Bir de Cumhurbaşkanı çıktı ve ismi geçen bu kişilerin zaten iş adamı olduğunu söyledi ve MAN adasına giden para olmadığını, bu paraların tam tersi Türkiye’ye geldiğini söyledi. Paraların gönderildiği açık fakat velev ki paralar gönderilmedi diyelim, ee kayıtlara göre para Türkiye’den çıktı görülüyor. Hadi Diyelim Ki Para Geldi, Peki Ne Karşılığında Geldi? Ne Sattı Bizimkiler?
Bu sorular tabi ki şimdilik cevabı olmayan sorular. Bunun açıkça vergi kaçakçılığı ve hatta belki de kara para aklama faaliyeti olduğunu herkes iyi biliyor; fakat sonuna kadar inkar..

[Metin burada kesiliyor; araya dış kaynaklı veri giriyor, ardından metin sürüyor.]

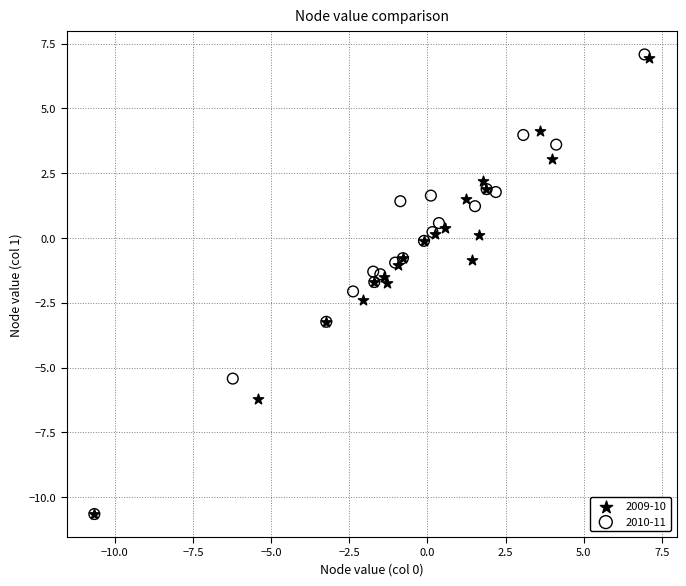

What are all the series names shown in the legend?

2009-10, 2010-11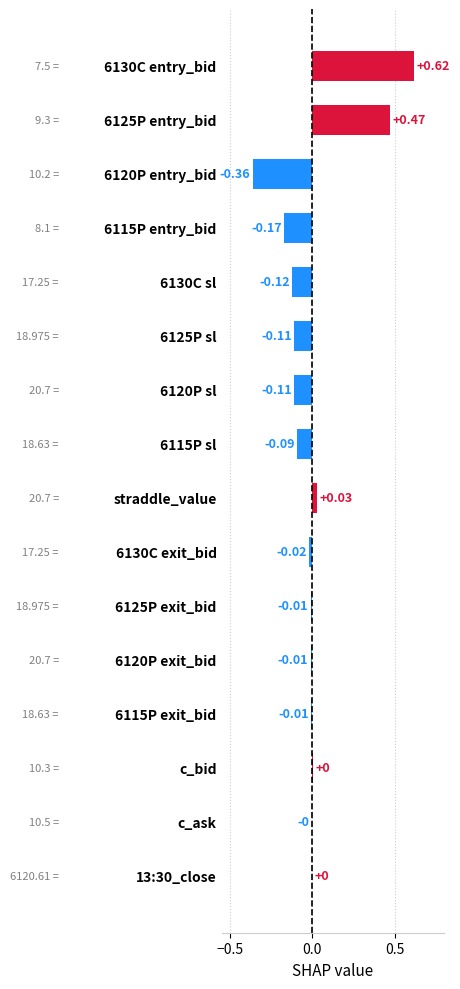

Which has a higher value, 6115P entry_bid or 6115P exit_bid?

6115P exit_bid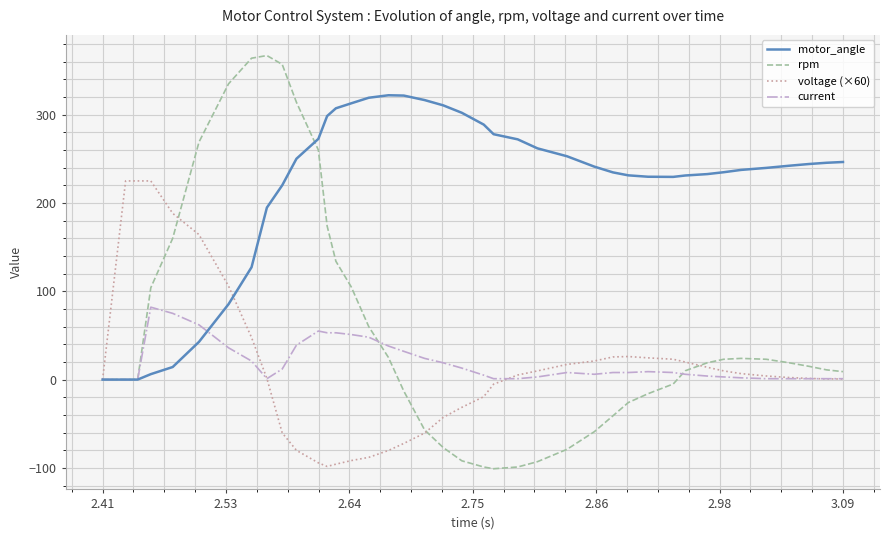

Which series has the largest total across all categories?

motor_angle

Peki, bu bedeller neyin parası?
Bu belgenin aslı söylemi, belgeleri şu verdi ya da ABD oyunu bunlar kartı şu an ortada duran pisliğin temizlenmesini ortadan kaldırmaz. Zira ortada bir cinayet varsa, bu cinayetin bana düşman olan bir kişi tarafından bunun açıklanması halinde benim işlediğim suç ortadan kalkmaz!
Yani çok soru var ama bu soruların tamamı düşünüldüğünde ortaya çıkan tek bir netice var: Halkımız ciddi anlamda kandırılıyor ve sömürülüyor!